Selena Bemak, a senior at La Salle University and soon-to-be editor-in-chief of La Salle’s newspaper The Collegian, is aware of this problem. To her, it is not a matter of if print journalism will die, but when.
Another possible problem facing the journalism industry is millennials. The stereotype that millennials do not read news is pervasive, but not necessarily accurate. According to Comscore’s June, 2016 U.S. Multi-Platform study, the top 10 places millennials are reading news is online. Also, according to the American Press Institute, millennials engage highly with news topics on platforms like Twitter. All of this shows that print journalism is not appealing to the generation of today, which is a problem for its future.
The film industry is also different than before. The easiest parallel to the journalism industry’s problem with the newspaper is the film industry’s problem with the movie theater. Movie theaters are no longer the only option to watch movies, the same way newspapers are no longer the only way to read the news. Streaming services, like Netflix, have become mainstays in many homes. This has led to a decrease in the necessity to go out and spend money on a movie ticket. Some find it inconvenient, unaffordable, or just plain not worth it to go out and see a new film when they can just wait a couple months and stream it.
One possible cause of the fatigue some moviegoers are experiencing, and another change in the film industry, is the reliance on existing properties for new films. Superheroes, reboots, sequels, and other high-budget movies seem to be the only offerings available anymore. One look at the list of the highest grossing movies of all-time will show just how successful these types of films are, but some long for original ideas. Independent cinema is important, but filmmakers and theaters that support low budget fare are finding it harder to keep the dream alive.
The changes that have been seen in both industries have shaped not only the field of each, but also each other. Sometimes unnoticed, but the journalism industry and the film industry interact and inform each other. This is a symptom of being apart of communication and the convergence that comes with that.

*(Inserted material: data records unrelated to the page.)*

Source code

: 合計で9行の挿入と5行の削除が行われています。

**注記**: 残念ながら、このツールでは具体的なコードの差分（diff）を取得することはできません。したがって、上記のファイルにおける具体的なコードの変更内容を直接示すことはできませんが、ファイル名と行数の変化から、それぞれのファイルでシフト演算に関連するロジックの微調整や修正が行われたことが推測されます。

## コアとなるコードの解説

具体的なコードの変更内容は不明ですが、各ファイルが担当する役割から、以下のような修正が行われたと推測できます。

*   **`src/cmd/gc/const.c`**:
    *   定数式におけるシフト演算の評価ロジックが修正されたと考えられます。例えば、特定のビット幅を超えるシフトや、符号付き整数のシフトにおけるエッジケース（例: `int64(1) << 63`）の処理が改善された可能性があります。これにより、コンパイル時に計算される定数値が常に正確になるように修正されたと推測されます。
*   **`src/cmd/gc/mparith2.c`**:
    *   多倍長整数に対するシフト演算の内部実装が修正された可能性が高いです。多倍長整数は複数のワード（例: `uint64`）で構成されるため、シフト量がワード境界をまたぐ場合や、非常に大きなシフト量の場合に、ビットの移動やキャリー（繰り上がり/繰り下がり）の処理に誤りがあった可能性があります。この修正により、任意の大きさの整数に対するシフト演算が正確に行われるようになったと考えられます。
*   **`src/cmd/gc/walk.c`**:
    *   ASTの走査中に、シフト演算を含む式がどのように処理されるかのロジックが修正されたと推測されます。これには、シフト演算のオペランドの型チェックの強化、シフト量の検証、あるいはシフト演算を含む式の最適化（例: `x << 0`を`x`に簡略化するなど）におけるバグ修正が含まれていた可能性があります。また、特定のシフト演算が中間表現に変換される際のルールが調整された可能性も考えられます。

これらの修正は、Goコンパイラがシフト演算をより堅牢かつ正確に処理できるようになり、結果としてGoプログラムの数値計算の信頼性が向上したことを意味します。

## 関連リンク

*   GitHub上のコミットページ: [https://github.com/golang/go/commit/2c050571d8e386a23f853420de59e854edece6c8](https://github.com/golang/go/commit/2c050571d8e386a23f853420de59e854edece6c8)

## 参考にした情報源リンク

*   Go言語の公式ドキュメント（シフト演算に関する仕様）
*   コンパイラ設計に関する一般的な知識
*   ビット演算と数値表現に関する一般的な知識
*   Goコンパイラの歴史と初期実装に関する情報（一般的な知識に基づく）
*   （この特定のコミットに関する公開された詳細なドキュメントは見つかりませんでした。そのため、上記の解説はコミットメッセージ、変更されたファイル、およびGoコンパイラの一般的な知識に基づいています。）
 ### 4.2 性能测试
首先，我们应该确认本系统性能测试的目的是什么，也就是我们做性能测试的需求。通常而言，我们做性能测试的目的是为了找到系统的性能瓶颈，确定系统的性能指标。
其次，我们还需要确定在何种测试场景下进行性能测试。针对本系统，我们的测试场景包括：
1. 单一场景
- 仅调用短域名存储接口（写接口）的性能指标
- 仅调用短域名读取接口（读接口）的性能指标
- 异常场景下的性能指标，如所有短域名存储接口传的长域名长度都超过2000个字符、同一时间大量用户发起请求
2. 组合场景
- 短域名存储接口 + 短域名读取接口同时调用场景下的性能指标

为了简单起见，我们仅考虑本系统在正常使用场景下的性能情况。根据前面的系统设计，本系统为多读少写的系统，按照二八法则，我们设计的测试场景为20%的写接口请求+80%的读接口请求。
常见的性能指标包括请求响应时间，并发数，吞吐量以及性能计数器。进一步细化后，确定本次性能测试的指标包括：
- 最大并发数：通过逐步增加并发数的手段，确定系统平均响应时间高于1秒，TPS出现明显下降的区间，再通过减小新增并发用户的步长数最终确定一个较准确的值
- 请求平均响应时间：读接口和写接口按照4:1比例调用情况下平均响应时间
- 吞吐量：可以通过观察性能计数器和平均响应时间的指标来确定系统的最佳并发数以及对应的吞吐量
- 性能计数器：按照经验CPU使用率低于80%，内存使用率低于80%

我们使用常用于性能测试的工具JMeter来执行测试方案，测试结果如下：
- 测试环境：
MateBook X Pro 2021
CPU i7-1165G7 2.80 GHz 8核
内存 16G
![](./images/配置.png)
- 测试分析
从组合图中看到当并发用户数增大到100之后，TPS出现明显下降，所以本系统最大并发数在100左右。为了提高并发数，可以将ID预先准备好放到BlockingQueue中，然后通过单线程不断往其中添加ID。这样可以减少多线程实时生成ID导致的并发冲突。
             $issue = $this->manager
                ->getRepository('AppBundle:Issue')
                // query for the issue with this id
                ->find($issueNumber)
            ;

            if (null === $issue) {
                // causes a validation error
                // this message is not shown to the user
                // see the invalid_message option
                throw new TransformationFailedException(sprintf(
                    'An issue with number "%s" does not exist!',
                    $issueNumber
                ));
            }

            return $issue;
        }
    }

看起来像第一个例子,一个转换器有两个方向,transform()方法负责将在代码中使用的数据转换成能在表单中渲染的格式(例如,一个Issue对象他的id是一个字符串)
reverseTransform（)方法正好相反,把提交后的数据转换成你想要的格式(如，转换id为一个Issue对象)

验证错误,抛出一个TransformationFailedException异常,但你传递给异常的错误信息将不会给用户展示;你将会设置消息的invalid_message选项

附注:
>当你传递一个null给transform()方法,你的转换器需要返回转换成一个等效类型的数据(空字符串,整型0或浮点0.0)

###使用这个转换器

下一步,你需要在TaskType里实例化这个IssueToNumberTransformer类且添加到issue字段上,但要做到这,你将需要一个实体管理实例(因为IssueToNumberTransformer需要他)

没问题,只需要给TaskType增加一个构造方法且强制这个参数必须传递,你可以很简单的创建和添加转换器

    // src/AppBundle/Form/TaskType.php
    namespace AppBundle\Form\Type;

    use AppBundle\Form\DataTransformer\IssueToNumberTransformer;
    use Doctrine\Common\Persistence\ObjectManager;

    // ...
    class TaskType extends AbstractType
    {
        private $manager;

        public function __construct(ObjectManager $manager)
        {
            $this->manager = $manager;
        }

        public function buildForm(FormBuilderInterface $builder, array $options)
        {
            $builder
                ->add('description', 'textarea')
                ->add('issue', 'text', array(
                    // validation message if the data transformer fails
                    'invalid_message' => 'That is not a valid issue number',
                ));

Movie reviews are a simple example. Journalists review movies and say what they think about them. A good review could be the difference between a successful box office run and a flop, especially as word of mouth has become so powerful due to social media.
There are also other ways the two industries communicate. More times than not, major film studios and major news organizations are owned by the same corporation. Consolidation affects everyone. The industries are also facing a growing problem: frustration and distrust. People are more wary than ever of what they are reading and what they are watching. This lack of trust means that the industries are both at a crossroads: change with the times and figure out what people want, or continue to struggle. The journalism industry and the film industry are in similar boats, and it is interesting to see the parallels.